Hi, I’m Harper — and My Bedroom Has Witnessed All of It.
The good mornings. The ugly cries. The three a.m. spiraling sessions where I rearranged throw pillows instead of dealing with whatever was actually wrong. My bedroom has seen me at my worst and, honestly, at my most myself.
That’s exactly why I’m here.
I grew up in a small house in Asheville, North Carolina — the kind of house where you shared a bathroom with two siblings and “personal space” was more of a concept than a reality. My bedroom was my six-by-eight-foot kingdom, and I treated it like one. My mom would roll her eyes every time I dragged home something from a yard sale. A chipped wooden frame. A lamp with no shade. A side table that wobbled unless you shoved a folded grocery bag under one leg. She saw junk. I saw potential, and honestly, back then I was probably just making excuses for my terrible decision-making.
But something stuck.
I started Decorideaster in 2017, which sounds very official when I type it out like that. The truth? I started it because I had just moved into a rental apartment in Atlanta that had brown carpet, white walls, and light fixtures that looked like they were specifically designed to drain the joy out of a room.
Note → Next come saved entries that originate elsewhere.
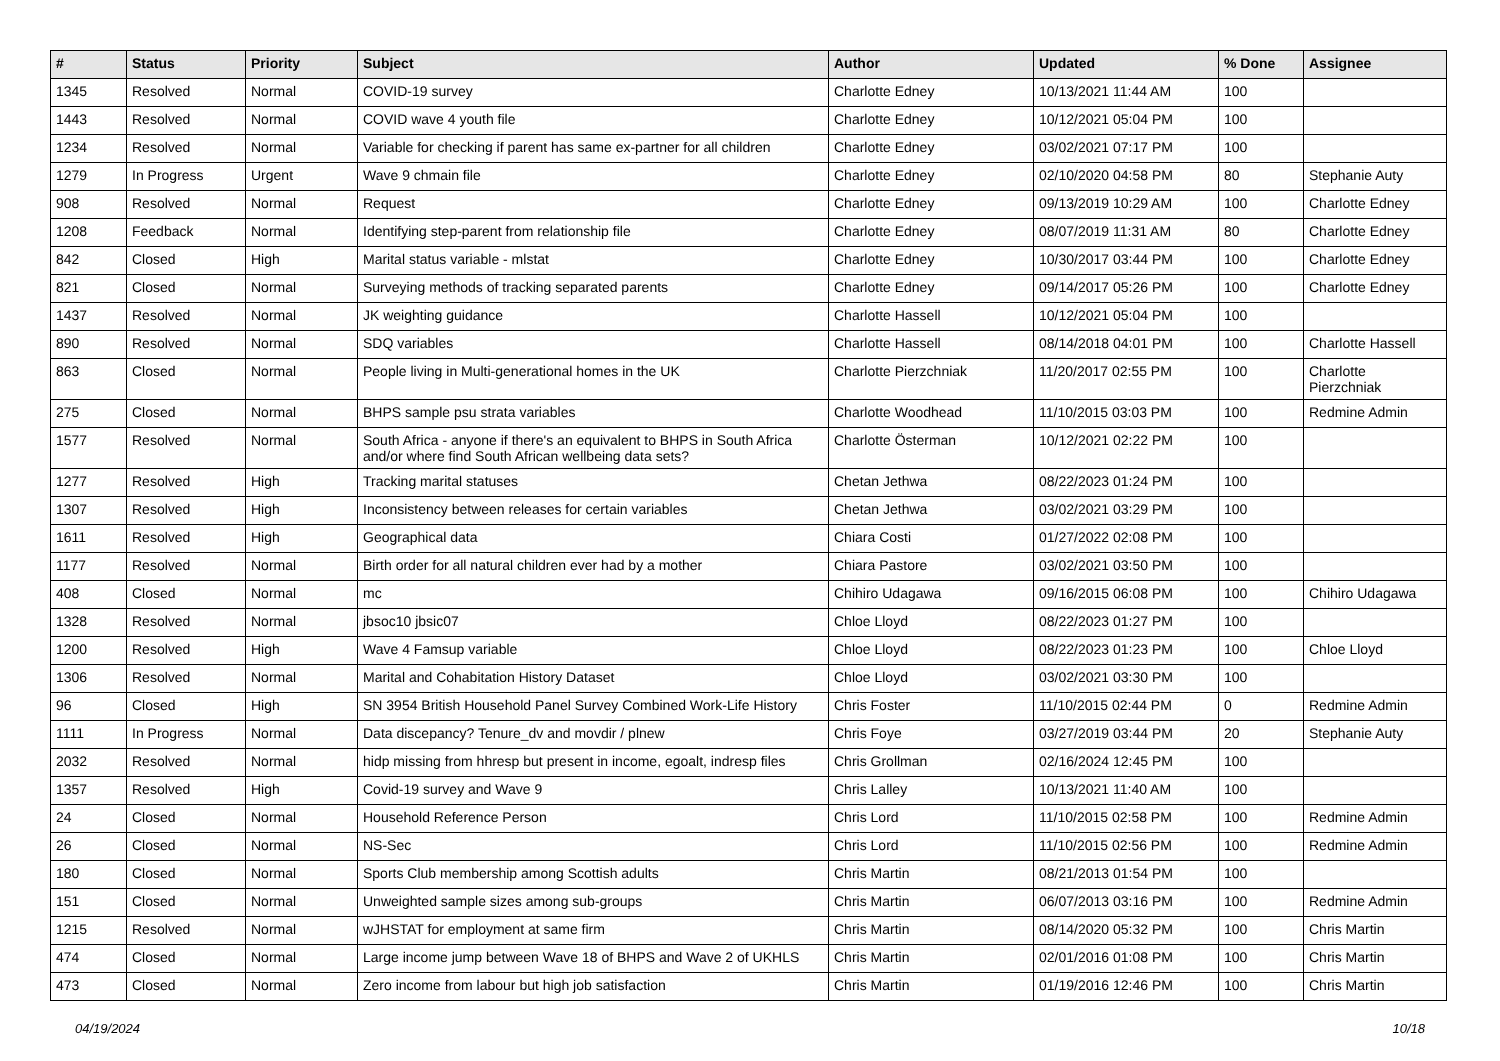| # | Status | Priority | Subject | Author | Updated | % Done | Assignee |
| --- | --- | --- | --- | --- | --- | --- | --- |
| 1345 | Resolved | Normal | COVID-19 survey | Charlotte Edney | 10/13/2021 11:44 AM | 100 | |
| 1443 | Resolved | Normal | COVID wave 4 youth file | Charlotte Edney | 10/12/2021 05:04 PM | 100 | |
| 1234 | Resolved | Normal | Variable for checking if parent has same ex-partner for all children | Charlotte Edney | 03/02/2021 07:17 PM | 100 | |
| 1279 | In Progress | Urgent | Wave 9 chmain file | Charlotte Edney | 02/10/2020 04:58 PM | 80 | Stephanie Auty |
| 908 | Resolved | Normal | Request | Charlotte Edney | 09/13/2019 10:29 AM | 100 | Charlotte Edney |
| 1208 | Feedback | Normal | Identifying step-parent from relationship file | Charlotte Edney | 08/07/2019 11:31 AM | 80 | Charlotte Edney |
| 842 | Closed | High | Marital status variable - mlstat | Charlotte Edney | 10/30/2017 03:44 PM | 100 | Charlotte Edney |
| 821 | Closed | Normal | Surveying methods of tracking separated parents | Charlotte Edney | 09/14/2017 05:26 PM | 100 | Charlotte Edney |
| 1437 | Resolved | Normal | JK weighting guidance | Charlotte Hassell | 10/12/2021 05:04 PM | 100 | |
| 890 | Resolved | Normal | SDQ variables | Charlotte Hassell | 08/14/2018 04:01 PM | 100 | Charlotte Hassell |
| 863 | Closed | Normal | People living in Multi-generational homes in the UK | Charlotte Pierzchniak | 11/20/2017 02:55 PM | 100 | Charlotte Pierzchniak |
| 275 | Closed | Normal | BHPS sample psu strata variables | Charlotte Woodhead | 11/10/2015 03:03 PM | 100 | Redmine Admin |
| 1577 | Resolved | Normal | South Africa - anyone if there's an equivalent to BHPS in South Africa and/or where find South African wellbeing data sets? | Charlotte Österman | 10/12/2021 02:22 PM | 100 | |
| 1277 | Resolved | High | Tracking marital statuses | Chetan Jethwa | 08/22/2023 01:24 PM | 100 | |
| 1307 | Resolved | High | Inconsistency between releases for certain variables | Chetan Jethwa | 03/02/2021 03:29 PM | 100 | |
| 1611 | Resolved | High | Geographical data | Chiara Costi | 01/27/2022 02:08 PM | 100 | |
| 1177 | Resolved | Normal | Birth order for all natural children ever had by a mother | Chiara Pastore | 03/02/2021 03:50 PM | 100 | |
| 408 | Closed | Normal | mc | Chihiro Udagawa | 09/16/2015 06:08 PM | 100 | Chihiro Udagawa |
| 1328 | Resolved | Normal | jbsoc10 jbsic07 | Chloe Lloyd | 08/22/2023 01:27 PM | 100 | |
| 1200 | Resolved | High | Wave 4 Famsup variable | Chloe Lloyd | 08/22/2023 01:23 PM | 100 | Chloe Lloyd |
| 1306 | Resolved | Normal | Marital and Cohabitation History Dataset | Chloe Lloyd | 03/02/2021 03:30 PM | 100 | |
| 96 | Closed | High | SN 3954 British Household Panel Survey Combined Work-Life History | Chris Foster | 11/10/2015 02:44 PM | 0 | Redmine Admin |
| 1111 | In Progress | Normal | Data discepancy? Tenure_dv and movdir / plnew | Chris Foye | 03/27/2019 03:44 PM | 20 | Stephanie Auty |
| 2032 | Resolved | Normal | hidp missing from hhresp but present in income, egoalt, indresp files | Chris Grollman | 02/16/2024 12:45 PM | 100 | |
| 1357 | Resolved | High | Covid-19 survey and Wave 9 | Chris Lalley | 10/13/2021 11:40 AM | 100 | |
| 24 | Closed | Normal | Household Reference Person | Chris Lord | 11/10/2015 02:58 PM | 100 | Redmine Admin |
| 26 | Closed | Normal | NS-Sec | Chris Lord | 11/10/2015 02:56 PM | 100 | Redmine Admin |
| 180 | Closed | Normal | Sports Club membership among Scottish adults | Chris Martin | 08/21/2013 01:54 PM | 100 | |
| 151 | Closed | Normal | Unweighted sample sizes among sub-groups | Chris Martin | 06/07/2013 03:16 PM | 100 | Redmine Admin |
| 1215 | Resolved | Normal | wJHSTAT for employment at same firm | Chris Martin | 08/14/2020 05:32 PM | 100 | Chris Martin |
| 474 | Closed | Normal | Large income jump between Wave 18 of BHPS and Wave 2 of UKHLS | Chris Martin | 02/01/2016 01:08 PM | 100 | Chris Martin |
| 473 | Closed | Normal | Zero income from labour but high job satisfaction | Chris Martin | 01/19/2016 12:46 PM | 100 | Chris Martin |
04/19/2024 10/18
I was broke. I was a little lost. And I needed somewhere to put all the energy I was spending on making that awful little apartment feel like mine.
The first post got eleven views. Nine of them were me, refreshing the page.
Here’s what I believe — and why this whole blog exists in the first place:
Your home doesn’t need to be expensive to feel like a sanctuary. It needs to feel like you. There’s a difference, and it’s a difference a lot of the glossy interior design world glosses right over. I’ve been in stunning, magazine-ready homes that felt completely empty of any human warmth. And I’ve been in cramped apartments stuffed with mismatched furniture and thrifted everything that felt like a full exhale the moment you walked through the door.
I know which one I want to help you build.
Over the years, Decorideaster has grown into something I’m genuinely proud of — and also occasionally terrified by, because the internet is a strange place and success has a way of making you second-guess everything. We cover bedrooms, living rooms, entryways, home offices, outdoor spaces, and every weird transitional nook that doesn’t quite fit any category. I write about color theory on Tuesdays and about whether or not an accent wall is still a thing on days when I’m feeling chaotic.
My style? Warm. Layered. A little collected-over-time rather than bought-all-at-once. I am deeply suspicious of any room that looks like no one has ever actually sat in it.
A few things you should probably know about me before we go any further:
- I have strong opinions about linen. Unreasonably strong. We’ll get there.
- I once painted my bedroom ceiling a dark, moody navy blue at eleven o’clock at night because I couldn’t sleep and had leftover paint from another project. It was either genius or madness, and I still haven’t fully decided. (It looked incredible, for the record.)
- I believe duvet inserts are one of the great unresolved frustrations of modern life and I will not be taking questions at this time.
- I drink too much coffee, make handwritten lists that I immediately lose, and my bedside table always has at least four books on it — none of which I am actively reading, but all of which I have strong intentions about.
I don’t have a design degree. I have curiosity, a decade-plus of learning by doing (and occasionally by catastrophically failing), and a real, genuine love for the way a well-considered space can change the way you feel when you wake up in the morning.
That’s not nothing. I’d argue it’s actually a lot.
If you’re here because you just moved somewhere new and the blank walls are stressing you out — welcome. If you’re here because you’ve been staring at the same bedroom setup for six years and something finally has to change — same. If you’re just here because you like pretty pictures of rooms and you’ve had a long week and you need somewhere soft to land — honestly, especially welcome.
Pull up a chair. Or, more accurately, get comfortable under your covers.
We’ve got a lot of rooms to talk about.